Now we gotta the value of slant height and radius. But for reckoning the volume, we must know the value of height.

But we can reckon by using the following formula,

$h = \sqrt{l^2 - r^2}$

$h = \sqrt{(15)^2 - (9)^2}$

$h = \sqrt{225 - 81}$

$h = \sqrt{144}$

$\boxed{\bold{\mathsf{h = 12\:cm}}}$

So, we've gotta the value of height which 12 cm.
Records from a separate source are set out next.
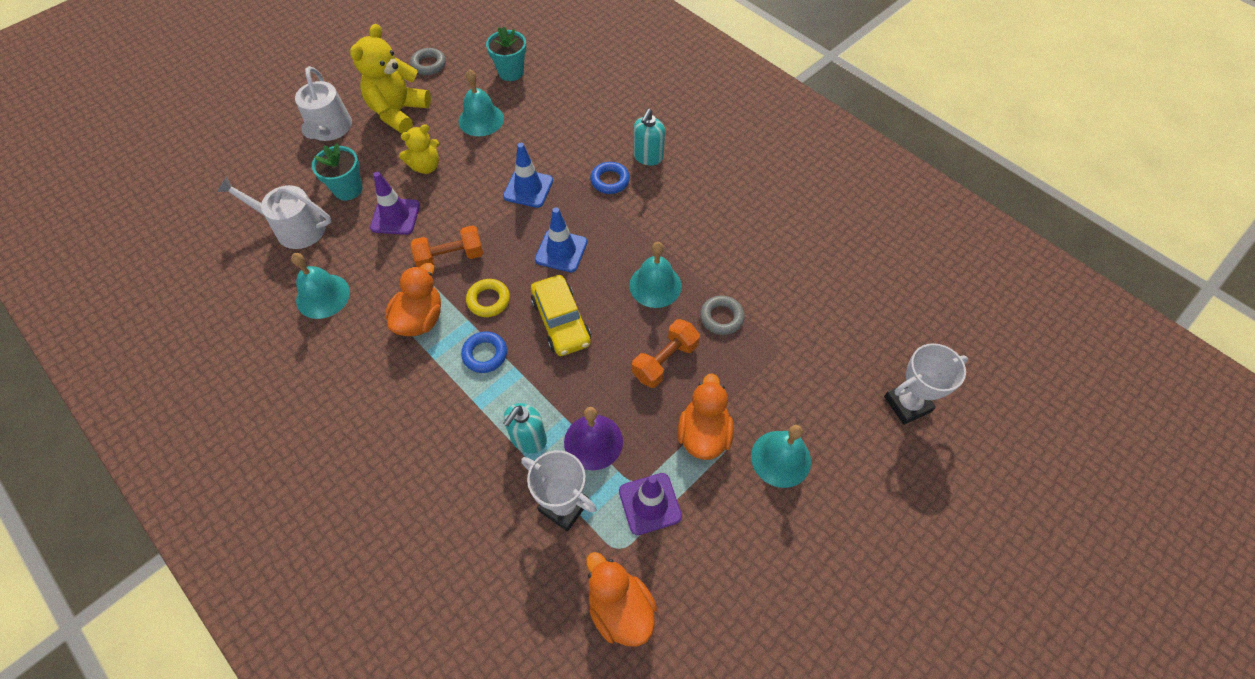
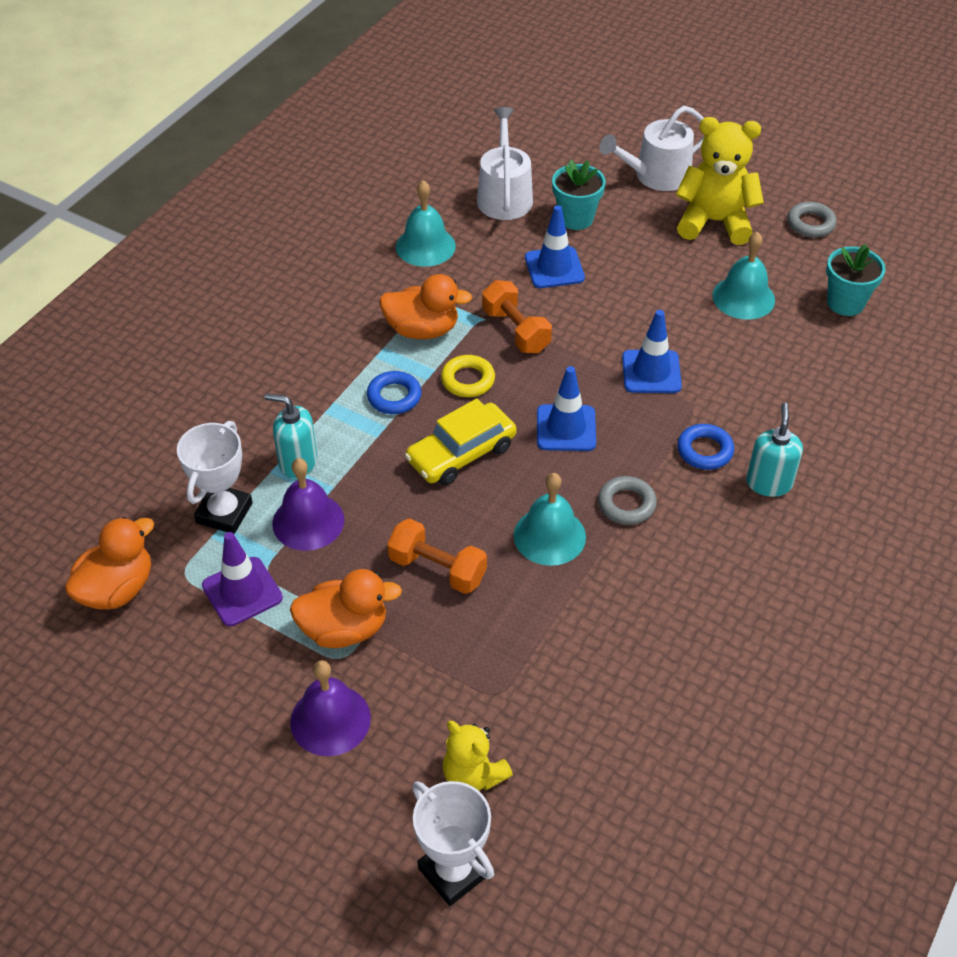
camera: 75 degrees right, 10 degrees down
(395, 216) = (554, 268): purple traffic cone -> blue traffic cone
(426, 166) = (641, 271): yellow teddy bear -> yellow teddy bear (473, 775)
(648, 157) = (769, 483): turquoise soap dispenser -> turquoise soap dispenser turned 90 degrees clockwise
(721, 317) = (524, 619): grey ring -> grey ring (626, 504)
(781, 458) = (330, 720): turquoise bell -> purple bell

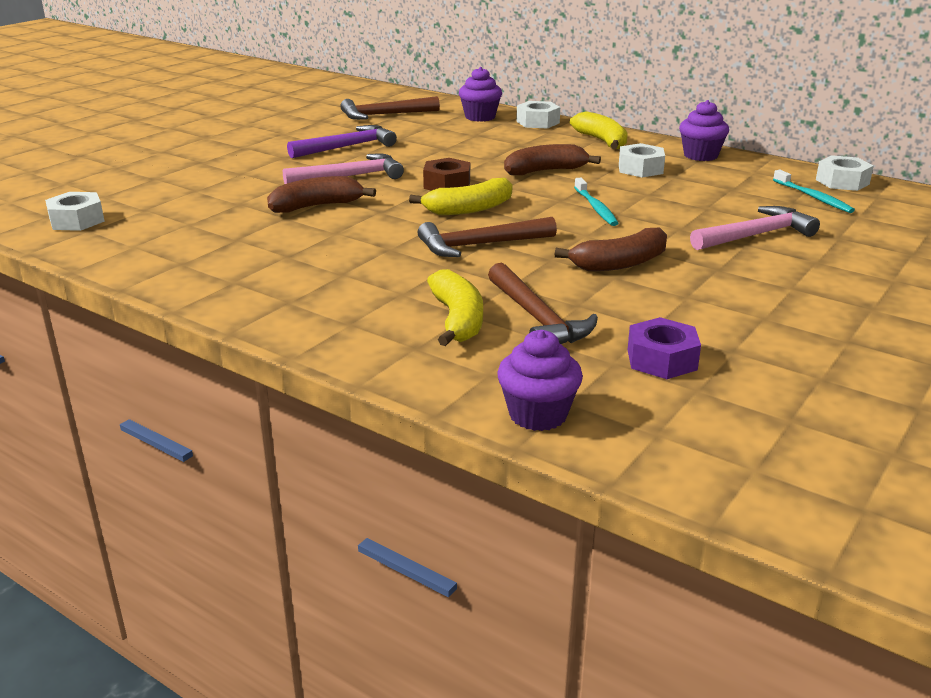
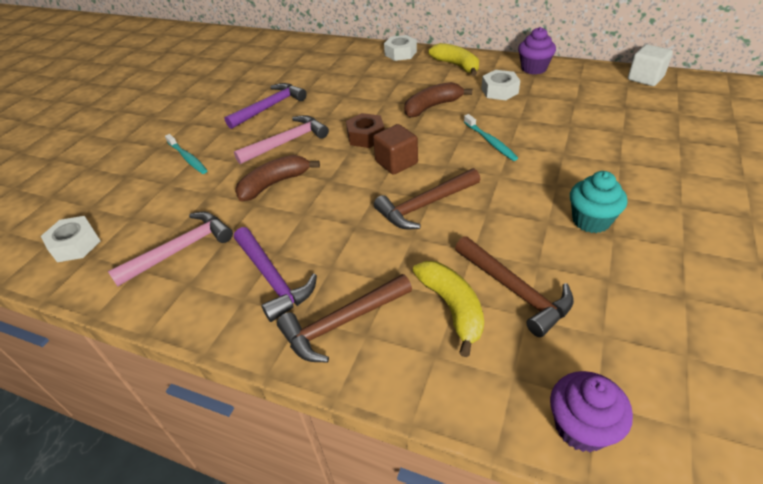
camera: 10 degrees left, 15 degrees up
(273, 272) = (272, 279): none -> purple hammer
(384, 115) = (283, 66): brown hammer -> brown hammer (342, 323)
(469, 209) = (396, 162): yellow banana -> brown cube
(480, 117) = (356, 55): purple cupcake -> none
(620, 263) = (542, 205): brown banana -> none
(662, 359) = (638, 322): purple nut -> none
(669, 283) = (591, 220): none -> turquoise cupcake
(755, 235) = (621, 150): pink hammer -> pink hammer (180, 249)
(813, 197) = (636, 99): turquoise toothbrush -> turquoise toothbrush (188, 158)
(842, 182) = (645, 78): white nut -> white cube

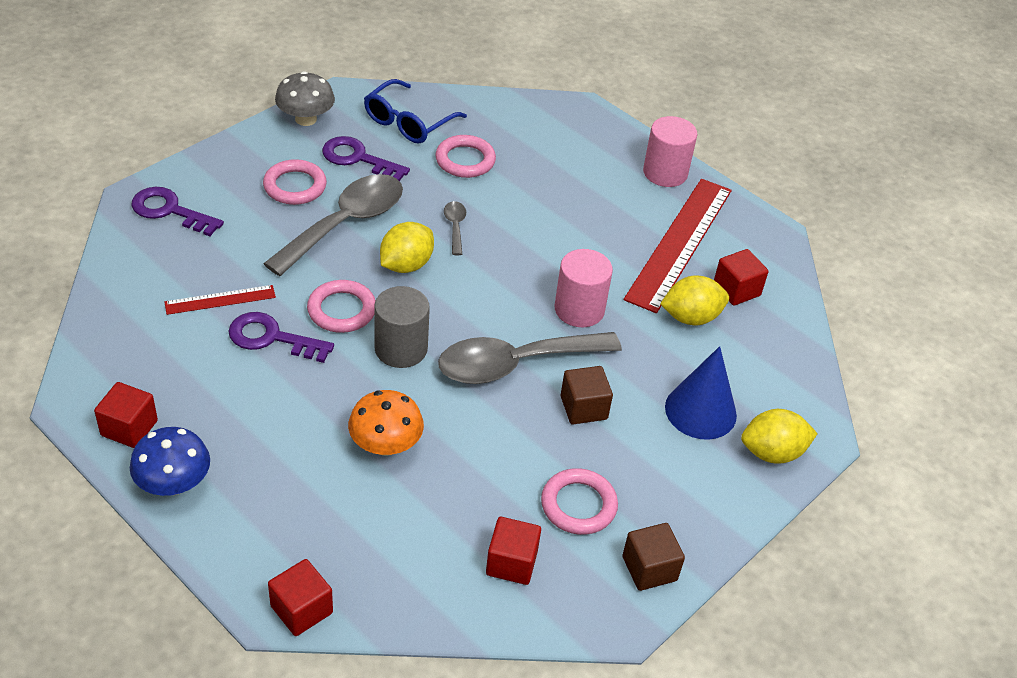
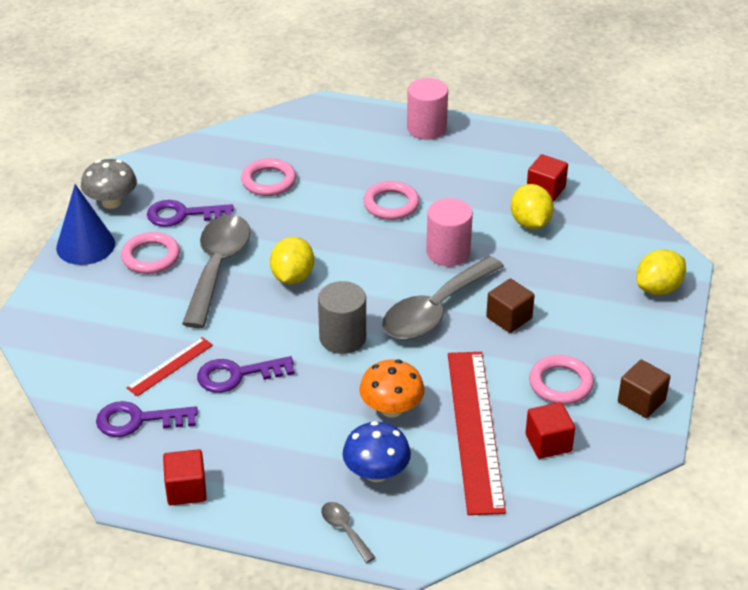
camera: 25 degrees left, 5 degrees down
(170, 211) = (65, 319): purple key -> purple key (138, 420)
(174, 483) = (258, 510): blue mushroom -> blue mushroom (376, 472)
(301, 609) = (431, 545): red cube -> none
(342, 310) = (273, 331): pink ring -> pink ring (391, 204)
(409, 122) = (198, 170): blue glasses -> none
(455, 226) = (304, 233): grey spoon -> grey spoon (344, 530)
(679, 243) = (479, 174): red ruler -> red ruler (475, 429)
(691, 317) = (530, 223): yellow lemon -> yellow lemon turned 60 degrees counterclockwise
(700, 411) = (589, 283): blue cone -> blue cone (85, 245)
Now we can reckon the volume.

We know that,

Volume of cone = $\pi r^2 \frac{h}{3}$

Volume of cone = $3.14 \times (9)^2 \times \frac{12}{3}$

Volume of cone = $3.14 \times (9)^2 \times \frac{\cancel{12}}{\cancel{3}}$

Volume of cone = $3.14 \times (9)^2 \times 4$

Volume of cone = $3.14 \times 81 \times 4$

Volume of cone = $3.14 \times 324$

$\boxed{\bold{\mathsf{Volume\:of\:cone = 1,017.36\:cm^3}}}$

So, the volume of the cone is 1,017.36 cm³.